De plus, la petite conversation échangée après le concert montre que rien n'a changé. La rivalité artistique entre Jimmy et Francine est toujours bien présente. Ainsi, Jimmy demande à Francine si son fils a reçu son tambour. Cette dernière répond qu'il fait beaucoup de bruit. Jimmy se jette sur l'occasion et dit qu'il a du talent... comme son père.
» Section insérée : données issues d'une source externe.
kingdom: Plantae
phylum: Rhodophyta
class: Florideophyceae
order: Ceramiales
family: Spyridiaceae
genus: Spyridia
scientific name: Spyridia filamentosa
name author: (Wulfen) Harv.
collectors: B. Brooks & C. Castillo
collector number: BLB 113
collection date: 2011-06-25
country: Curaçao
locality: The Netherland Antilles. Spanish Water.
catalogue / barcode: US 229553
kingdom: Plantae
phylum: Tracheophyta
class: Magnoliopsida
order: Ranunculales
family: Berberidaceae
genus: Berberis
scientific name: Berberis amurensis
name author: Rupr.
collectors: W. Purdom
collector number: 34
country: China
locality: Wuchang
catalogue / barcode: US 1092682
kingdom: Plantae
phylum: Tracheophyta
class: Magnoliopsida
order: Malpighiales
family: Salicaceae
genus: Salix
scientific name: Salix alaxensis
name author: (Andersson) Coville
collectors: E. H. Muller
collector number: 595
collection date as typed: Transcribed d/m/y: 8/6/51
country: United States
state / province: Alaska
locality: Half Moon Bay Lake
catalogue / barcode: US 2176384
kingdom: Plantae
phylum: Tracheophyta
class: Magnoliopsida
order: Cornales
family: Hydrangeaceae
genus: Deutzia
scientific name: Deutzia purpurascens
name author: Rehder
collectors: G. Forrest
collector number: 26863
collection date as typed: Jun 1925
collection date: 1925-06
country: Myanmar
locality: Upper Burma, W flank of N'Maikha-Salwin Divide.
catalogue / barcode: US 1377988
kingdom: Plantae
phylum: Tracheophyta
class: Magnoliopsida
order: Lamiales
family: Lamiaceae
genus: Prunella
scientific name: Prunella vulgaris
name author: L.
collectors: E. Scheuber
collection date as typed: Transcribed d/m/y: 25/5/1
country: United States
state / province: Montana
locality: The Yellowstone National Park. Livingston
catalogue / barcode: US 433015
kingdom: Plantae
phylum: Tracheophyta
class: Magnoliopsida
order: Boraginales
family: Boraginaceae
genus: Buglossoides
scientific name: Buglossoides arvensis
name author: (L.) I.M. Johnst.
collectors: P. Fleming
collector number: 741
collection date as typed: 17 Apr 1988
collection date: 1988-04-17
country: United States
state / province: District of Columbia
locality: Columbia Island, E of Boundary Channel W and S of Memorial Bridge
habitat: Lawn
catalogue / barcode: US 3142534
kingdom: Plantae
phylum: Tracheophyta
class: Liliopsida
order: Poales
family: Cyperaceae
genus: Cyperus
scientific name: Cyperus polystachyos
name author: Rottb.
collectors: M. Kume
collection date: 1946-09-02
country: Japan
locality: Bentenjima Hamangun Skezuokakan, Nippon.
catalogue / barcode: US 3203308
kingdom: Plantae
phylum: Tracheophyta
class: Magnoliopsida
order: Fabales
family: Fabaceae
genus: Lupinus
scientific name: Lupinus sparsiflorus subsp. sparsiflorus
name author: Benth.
Avant de quitter la réception, il va voir son fils et lui demande à qui il ressemble le plus. Rien n'est anodin dans les questions de Jimmy. Il cherche toujours à prendre le dessus.
Il n'y a donc pas de "happy end" (fin heureuse). Scorsese inclut tout de même le numéro Happy Ending, un clin d'œil aux traditionnelles "Happy ends" des films américains, et des comédies musicales en particulier. Et c'est peut être pour cela que Martin Scorsese lui-même aime qualifier son film de "film musical noir".

New York New York

New York New York

Start spreading the news,
I’m leaving today
I wanna be a part of it,
New York, New York.

These vagabond shoes
Are longing to stray
And step around the heart of it,
New York, New York

I wanna wake up in the city,
That doesn’t sleep,
To find I’m king of the hill,
Top of the heap.

My little town blues
Are melting away
I’ll make a brand new start of it,
In old New York
If I can make it there,
I’d make it anywhere
It’s up to you,
New York, New York

New York, New York
I wanna wake up,
In the city that doesn’t sleep,
To find I’m king of the hill,
Head of the list
Cream of the crop
At the top of the heap

Musique de John Kander et paroles de Fred Ebb.

Erin

Autour du film :

New York New York- Robert De Niro, en bon perfectionniste a appris à jouer du saxophone comme un pro grâce à Clarence Clemons, le saxophoniste de Bruce Springsteen. Ce dernier joue d'ailleurs le rôle de Cecil Powell.

- Le film n'a pas reçu un très bon accueil à sa sortie en 1977. En revanche, la reprise de New York New York de Frank Sinatra en 1981 a aidé le film à ressortir en salles et à rencontrer le succès qu'il mérite.